A nice experiment described at A List Apart on whether or not Zebra Striping tables improves task performance or user preference.

Conclusion: No statistically significant differences between a zebra striped table versus a plain table.

Friday, May 09, 2008

Don't shape the people to fit the roles...

Don't shape the people to fit the roles; shape the roles to fit the people

Monday, May 05, 2008

A key difference when you have the Lean mindset

When you think or hear "That's the way things are done here"...

When you have that sense that you're about to accept imperfection...

You interrupt with "Why?"... repeatedly until you understand the root cause... and then you address it.

If you're a good problem solver...

Solve the problem that's there not the one they tell you is there.

Friday, May 02, 2008

Simple rules for enterprise architecture?

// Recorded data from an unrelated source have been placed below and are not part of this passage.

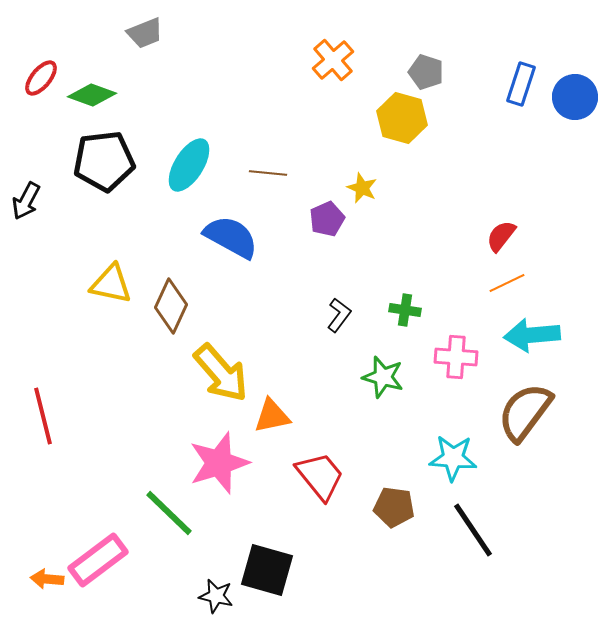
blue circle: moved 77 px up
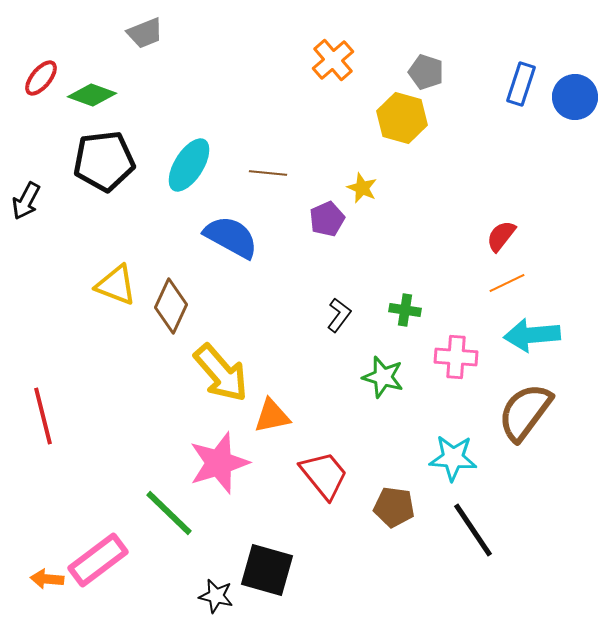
yellow triangle: moved 5 px right, 1 px down; rotated 9 degrees clockwise
red trapezoid: moved 4 px right, 1 px up
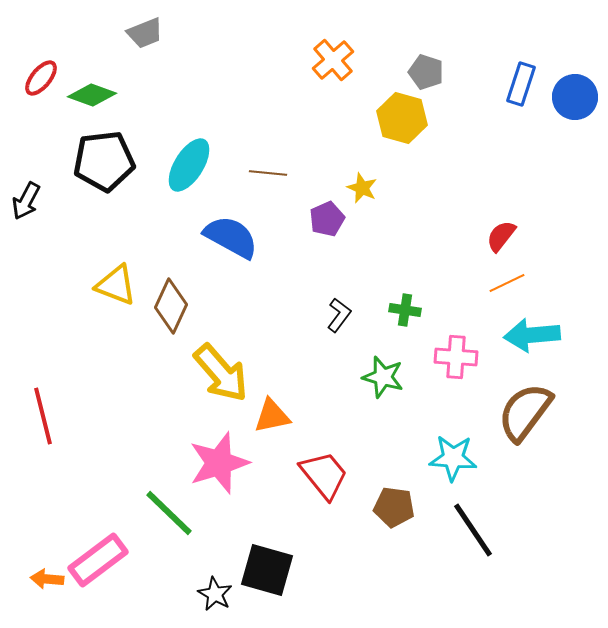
black star: moved 1 px left, 2 px up; rotated 16 degrees clockwise
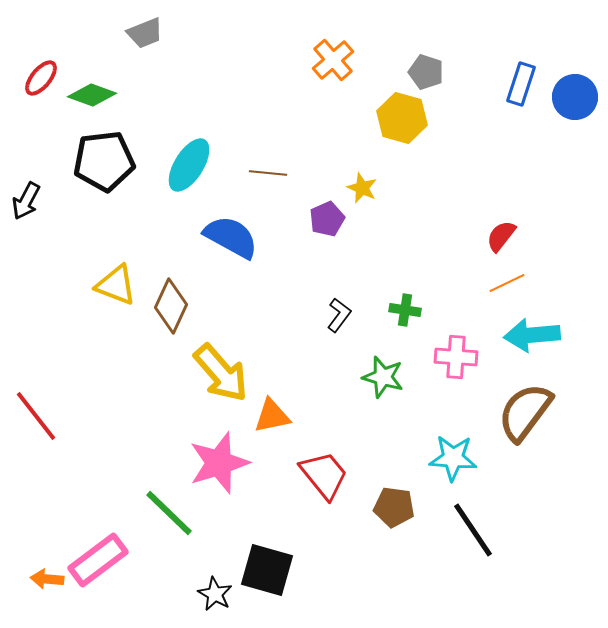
red line: moved 7 px left; rotated 24 degrees counterclockwise
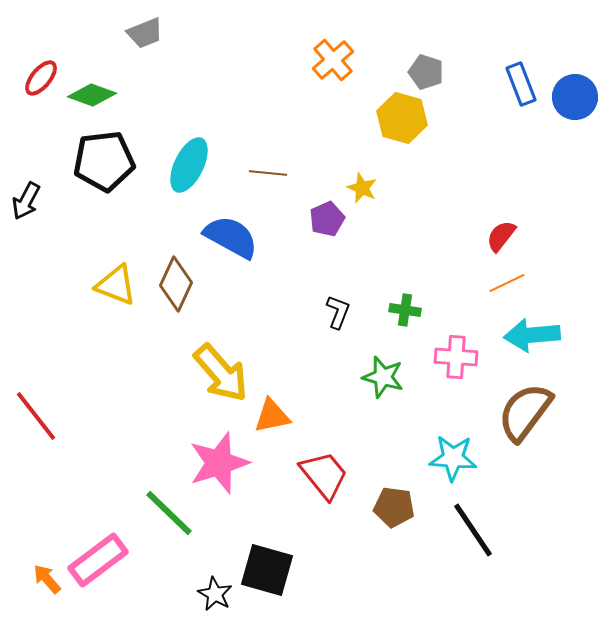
blue rectangle: rotated 39 degrees counterclockwise
cyan ellipse: rotated 6 degrees counterclockwise
brown diamond: moved 5 px right, 22 px up
black L-shape: moved 1 px left, 3 px up; rotated 16 degrees counterclockwise
orange arrow: rotated 44 degrees clockwise
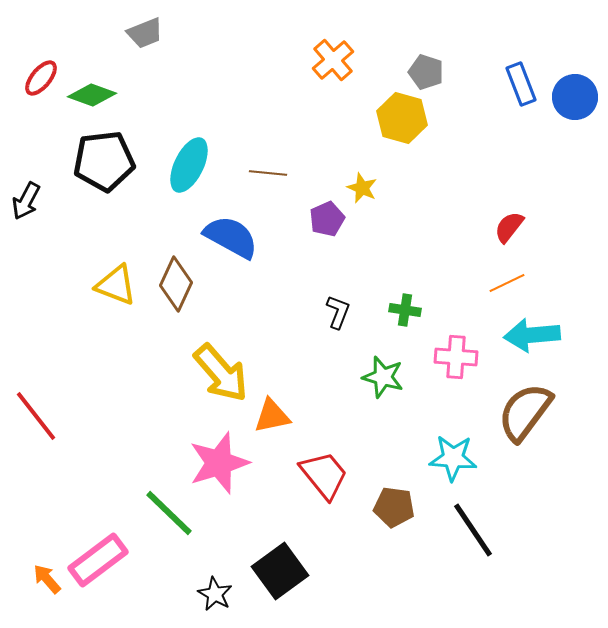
red semicircle: moved 8 px right, 9 px up
black square: moved 13 px right, 1 px down; rotated 38 degrees clockwise
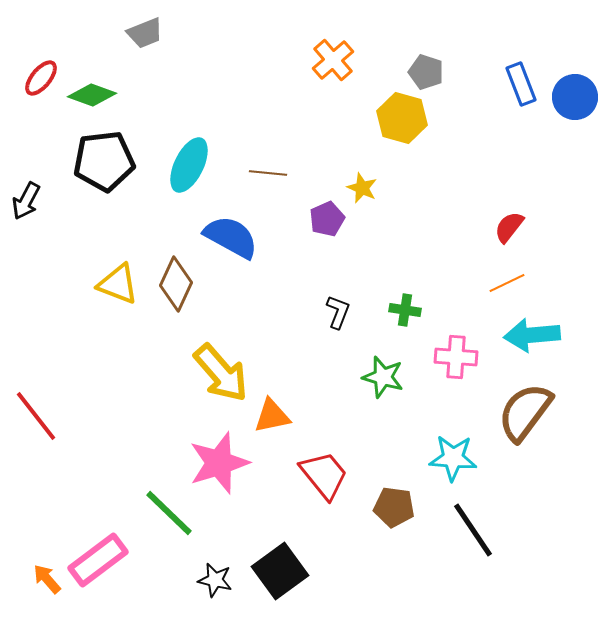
yellow triangle: moved 2 px right, 1 px up
black star: moved 14 px up; rotated 16 degrees counterclockwise
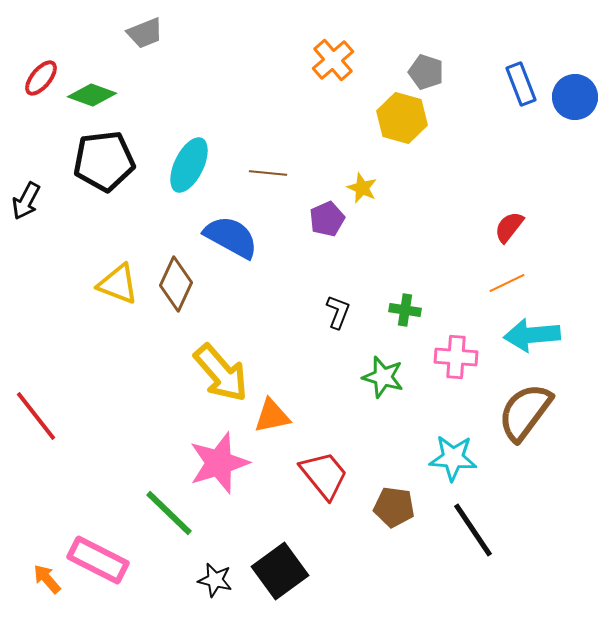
pink rectangle: rotated 64 degrees clockwise
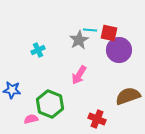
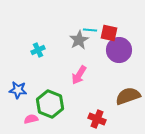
blue star: moved 6 px right
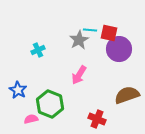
purple circle: moved 1 px up
blue star: rotated 24 degrees clockwise
brown semicircle: moved 1 px left, 1 px up
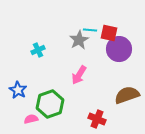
green hexagon: rotated 20 degrees clockwise
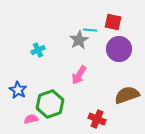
red square: moved 4 px right, 11 px up
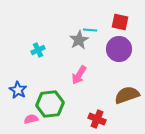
red square: moved 7 px right
green hexagon: rotated 12 degrees clockwise
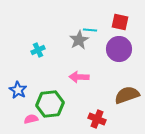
pink arrow: moved 2 px down; rotated 60 degrees clockwise
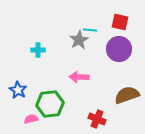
cyan cross: rotated 24 degrees clockwise
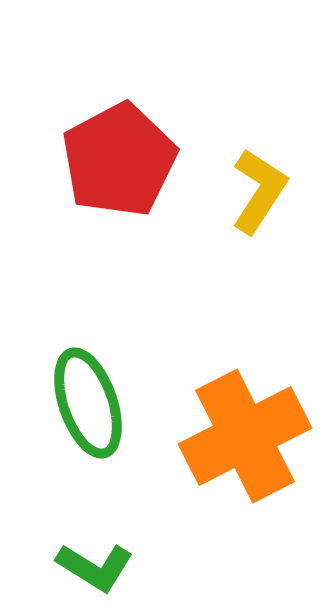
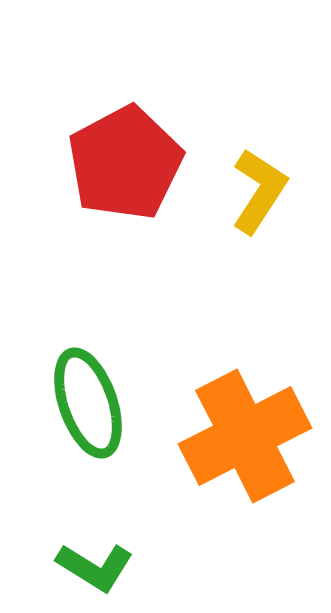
red pentagon: moved 6 px right, 3 px down
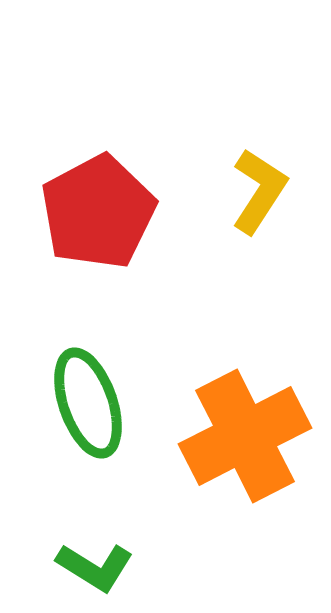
red pentagon: moved 27 px left, 49 px down
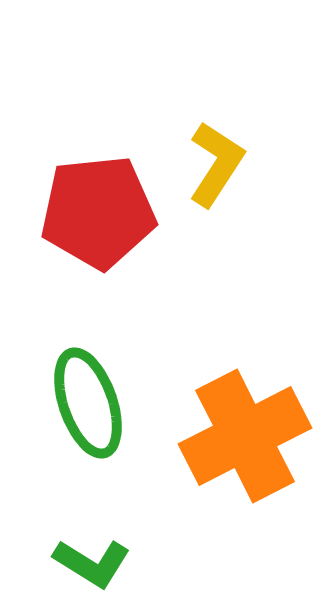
yellow L-shape: moved 43 px left, 27 px up
red pentagon: rotated 22 degrees clockwise
green L-shape: moved 3 px left, 4 px up
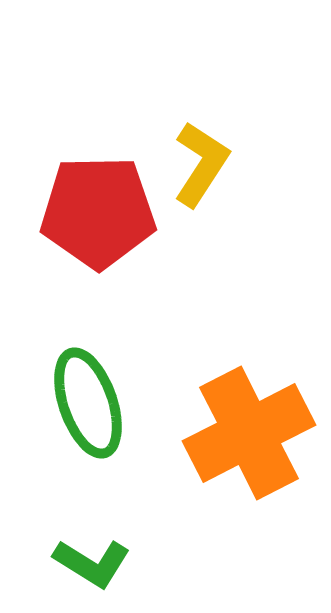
yellow L-shape: moved 15 px left
red pentagon: rotated 5 degrees clockwise
orange cross: moved 4 px right, 3 px up
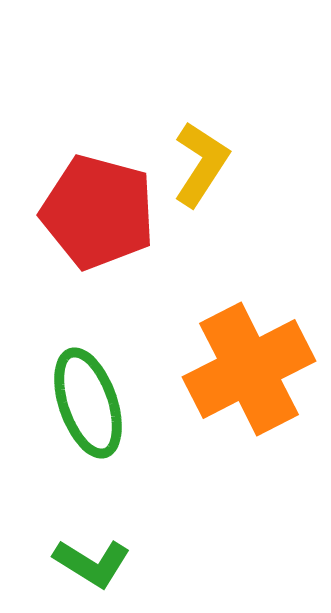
red pentagon: rotated 16 degrees clockwise
orange cross: moved 64 px up
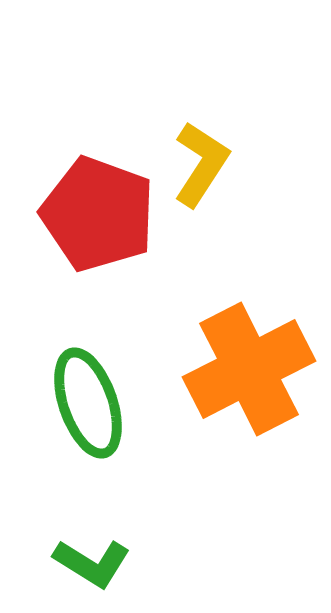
red pentagon: moved 2 px down; rotated 5 degrees clockwise
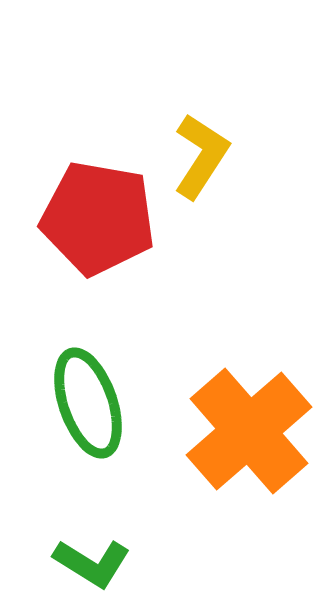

Thinking about simple rules in order of priority...

1. Available
- Availability is more important than anything else. Do not introduce things that reduce the overall reliability of the enterprise. This should lead to things like decentralised graceful degradation.
2. Easily verified - How are you going to test it? How are you going to test it when it's running (aka monitoring)?
3. Single Source of Information - Don't present contradicting data to customers.
4. Easy to Describe - The enterprise architecture should reflect the enterprise's structure. See Conway's Law. This works both ways. Change the architecture or change the organisation.
5. Least Number of Systems - Less stuff to deal with, monitor, and fail.